Après un si bon formatage, l'internat coule de source:
-Eh M'dame! M'dame! Je suis vraiment obligée de déménager tous les six mois, de faire des gardes jusqu'en fin de grossesse?
-Attention... Validation...
-Bon, ben oui, alors...
-Eh M'sieur! M'sieur! Le médicament chelou pour la diarrhée des gosses, il faut vraiment que j'en prescrive à toutes les gastros?
-C'est comme ça qu'on a pu avoir des nouveaux pèse-bébés, avec le labo. Un service de pédiatrie sans pèse-bébé, c'est un peu con.
-Bon, ben oui, alors...
-Eh M'sieur! M'sieur! Pourquoi on lui fait faire un scanner, au type? Il en a pas besoin, on n'a pas d'argument pour?
-C'est ME-DI-CO-LE-GAL!
-Ca veut dire quoi?
-Que si jamais il y a un problème, on t'enverra devant le juge expliquer pourquoi tu lui as pas fait son putain de scanner, et ça sera pas facile de convaincre.
-Bon, ben oui, alors...
-Eh M'sieur! M'sieur! Il y a un patient, il me fait un sac pour avoir une ordonnance pour des antibios alors que ça sert à rien, j'arrive pas à m'en défaire, j'ai beau lui expliquer, il me tape un scandale, j'en peux plus! Vous voulez pas me filer un coup de main pour le convaincre?
-Te fais pas suer, file-lui son ordonnance, il y en a encore quinze qui attendent, on a autre chose à foutre.
-Bon, ben oui, alors...
Petit mouton bien docile, je suis sortie de l'hôpital avec l'habitude de tout accepter, mais avec la certitude qu'en signant enfin mon nom au bas des ordonnances, j'allais devenir maître de ce que je mettais dedans.
-Une ordonnance de kiné? Oui, j'ai toujours fait comme ça...
-Une ordonnance d'orthophonie? Pourquoi pas... Après tout...
-Un rendez-vous à point d'heure pour un truc pas grave? Si ça vous arrange... et puis... il faut bien vivre...
-Une ordonnance de pilule en dépannage? C'est sûr que c'est fâcheux de se retrouver en rade.
-Une entrevue pour me parler d'un nouveau médicament?
Mais au fait...
La kiné... oui mais... Plutôt que de faire l'ordonnance comme ça, sur un coin de bureau, Je préférerais, cher patient, vous poser deux ou trois questions et vous examiner pour voir si c'est vraiment ça dont vous avez besoin. Et non, ce n'est pas de la course à l'acte.

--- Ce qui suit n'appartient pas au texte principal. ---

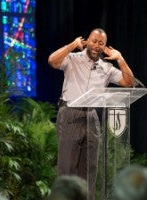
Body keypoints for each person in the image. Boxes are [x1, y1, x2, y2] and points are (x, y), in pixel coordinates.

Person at [48, 28, 135, 200]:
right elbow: (52, 60)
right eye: (94, 41)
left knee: (89, 170)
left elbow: (128, 82)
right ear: (87, 41)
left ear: (104, 47)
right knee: (67, 169)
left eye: (101, 43)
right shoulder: (73, 59)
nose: (96, 46)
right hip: (70, 114)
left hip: (92, 117)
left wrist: (120, 59)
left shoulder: (106, 68)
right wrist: (73, 45)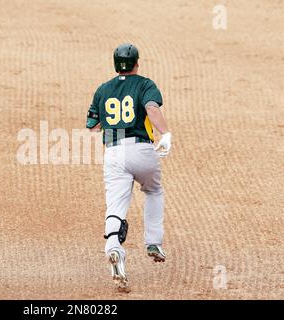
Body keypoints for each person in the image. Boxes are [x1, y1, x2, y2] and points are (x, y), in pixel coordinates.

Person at [86, 43, 172, 293]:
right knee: (153, 191)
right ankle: (153, 242)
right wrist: (165, 133)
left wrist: (112, 121)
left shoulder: (103, 89)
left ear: (115, 65)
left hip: (113, 153)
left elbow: (92, 125)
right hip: (141, 149)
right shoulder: (145, 84)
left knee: (115, 205)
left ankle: (113, 246)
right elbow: (152, 108)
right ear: (137, 63)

Et d'abord, qui vous a suggéré de prendre un rendez-vous d'orthophonie pour votre enfant? Et pourquoi? Avez-vous contrôlé d'abord s'il entendait et voyait bien? Si mon avis ne vous intéresse pas et que c'est la voisine qui vous a convaincue, dites-lui de faire elle-même l'ordonnance, je ne suis pas un distributeur de tickets de remboursement.
Et pourquoi faire un renouvellement d'ordonnance après la fermeture de la pharmacie, alors que vous êtes crevé, je suis crevée, que mes mômes m'attendent pour manger et que j'ai fait la dernière pour trois mois?

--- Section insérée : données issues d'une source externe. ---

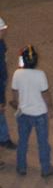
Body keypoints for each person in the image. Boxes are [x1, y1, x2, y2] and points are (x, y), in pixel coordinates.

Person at [10, 45, 53, 178]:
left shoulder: (17, 73)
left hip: (23, 114)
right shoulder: (40, 74)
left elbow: (14, 93)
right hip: (39, 115)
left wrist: (16, 104)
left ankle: (21, 167)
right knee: (43, 142)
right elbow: (45, 94)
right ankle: (45, 168)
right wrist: (50, 107)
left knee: (23, 142)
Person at [0, 16, 15, 150]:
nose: (5, 31)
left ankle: (4, 138)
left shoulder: (1, 43)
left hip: (1, 83)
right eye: (2, 29)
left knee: (1, 114)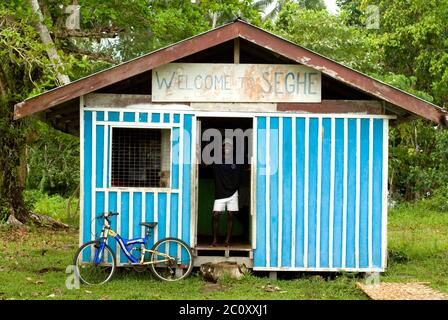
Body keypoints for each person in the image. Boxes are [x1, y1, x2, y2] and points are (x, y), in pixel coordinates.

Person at [211, 138, 241, 247]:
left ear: (232, 148)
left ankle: (227, 241)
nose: (227, 147)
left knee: (230, 215)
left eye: (229, 146)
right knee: (215, 215)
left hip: (233, 192)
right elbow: (204, 164)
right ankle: (215, 240)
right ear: (222, 148)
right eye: (225, 146)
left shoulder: (237, 160)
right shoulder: (216, 160)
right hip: (220, 192)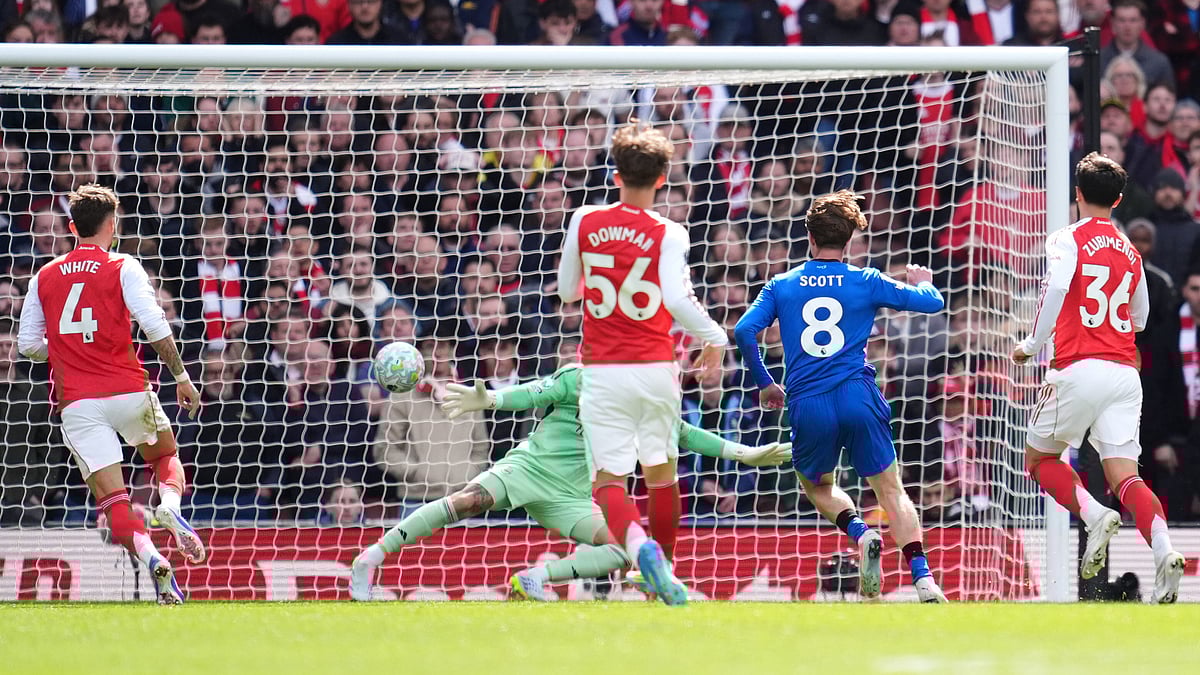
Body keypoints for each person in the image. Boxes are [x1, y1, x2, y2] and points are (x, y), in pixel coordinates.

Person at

Et la pilule? Est-elle la meilleure contraception pour vous à l'instant présent? C'est peut-être pas plus mal de se voire une fois par an pour vérifier si ça marche bien, si c'est pas trop risqué, et décider ensemble de ce qui vous convient le mieux.

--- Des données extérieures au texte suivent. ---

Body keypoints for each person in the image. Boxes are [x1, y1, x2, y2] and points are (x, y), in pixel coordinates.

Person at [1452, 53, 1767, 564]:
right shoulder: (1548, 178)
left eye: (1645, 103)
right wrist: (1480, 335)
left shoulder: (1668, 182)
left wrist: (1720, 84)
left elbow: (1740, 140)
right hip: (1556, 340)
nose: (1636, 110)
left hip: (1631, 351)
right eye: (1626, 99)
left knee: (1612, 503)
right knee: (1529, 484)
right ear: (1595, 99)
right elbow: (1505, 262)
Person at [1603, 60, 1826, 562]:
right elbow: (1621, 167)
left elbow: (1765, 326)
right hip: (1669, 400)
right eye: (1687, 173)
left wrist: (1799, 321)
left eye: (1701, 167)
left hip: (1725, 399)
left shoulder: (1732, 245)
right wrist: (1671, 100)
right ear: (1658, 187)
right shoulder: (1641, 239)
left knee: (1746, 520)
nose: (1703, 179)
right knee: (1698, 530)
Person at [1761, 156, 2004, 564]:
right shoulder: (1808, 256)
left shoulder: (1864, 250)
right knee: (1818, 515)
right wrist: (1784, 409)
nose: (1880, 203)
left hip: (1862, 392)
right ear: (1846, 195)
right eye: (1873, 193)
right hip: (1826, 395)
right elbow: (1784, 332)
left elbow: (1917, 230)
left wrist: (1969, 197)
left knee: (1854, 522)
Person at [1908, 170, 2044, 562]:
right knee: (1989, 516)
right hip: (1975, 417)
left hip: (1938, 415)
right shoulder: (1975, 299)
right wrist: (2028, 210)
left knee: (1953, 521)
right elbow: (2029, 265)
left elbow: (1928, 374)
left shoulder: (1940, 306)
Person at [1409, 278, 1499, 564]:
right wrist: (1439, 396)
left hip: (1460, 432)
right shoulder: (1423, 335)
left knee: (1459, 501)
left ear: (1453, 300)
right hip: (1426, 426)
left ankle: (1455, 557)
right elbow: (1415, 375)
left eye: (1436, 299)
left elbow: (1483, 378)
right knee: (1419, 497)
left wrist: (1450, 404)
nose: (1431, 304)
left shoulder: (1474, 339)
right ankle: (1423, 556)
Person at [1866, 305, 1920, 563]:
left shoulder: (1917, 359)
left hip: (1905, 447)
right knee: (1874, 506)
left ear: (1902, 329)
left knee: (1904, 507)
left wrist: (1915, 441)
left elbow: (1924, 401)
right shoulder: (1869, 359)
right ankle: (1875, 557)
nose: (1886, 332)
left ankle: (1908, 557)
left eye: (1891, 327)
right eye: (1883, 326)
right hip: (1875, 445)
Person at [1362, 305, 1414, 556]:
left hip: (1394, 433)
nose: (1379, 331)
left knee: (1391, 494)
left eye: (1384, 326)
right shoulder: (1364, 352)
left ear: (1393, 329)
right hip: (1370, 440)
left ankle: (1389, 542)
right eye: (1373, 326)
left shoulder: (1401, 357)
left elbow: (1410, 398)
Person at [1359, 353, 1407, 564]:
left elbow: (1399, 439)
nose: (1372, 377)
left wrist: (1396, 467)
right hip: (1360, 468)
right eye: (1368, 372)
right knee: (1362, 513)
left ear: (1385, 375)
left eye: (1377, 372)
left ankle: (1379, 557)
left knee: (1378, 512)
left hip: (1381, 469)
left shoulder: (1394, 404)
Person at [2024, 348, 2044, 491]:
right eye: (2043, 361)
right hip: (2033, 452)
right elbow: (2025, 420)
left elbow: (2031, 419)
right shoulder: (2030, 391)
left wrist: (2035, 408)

La formation, oui, c'est important, Les nouveautés, oui, il faut que je me tienne au courant, mais je doute qu'en tant que vendeur du produit vous me dispensiez une information totalement neutre, alors sans façon, non. J'irai chercher les infos, mais auprès de gens qui n'ont pas de lien avec votre boîte. Je ne serai pas ignorante pour autant, ni responsable du chômage dans votre secteur, mais je saurai mieux qui tient le stylo lorsque je signe mes ordonnances.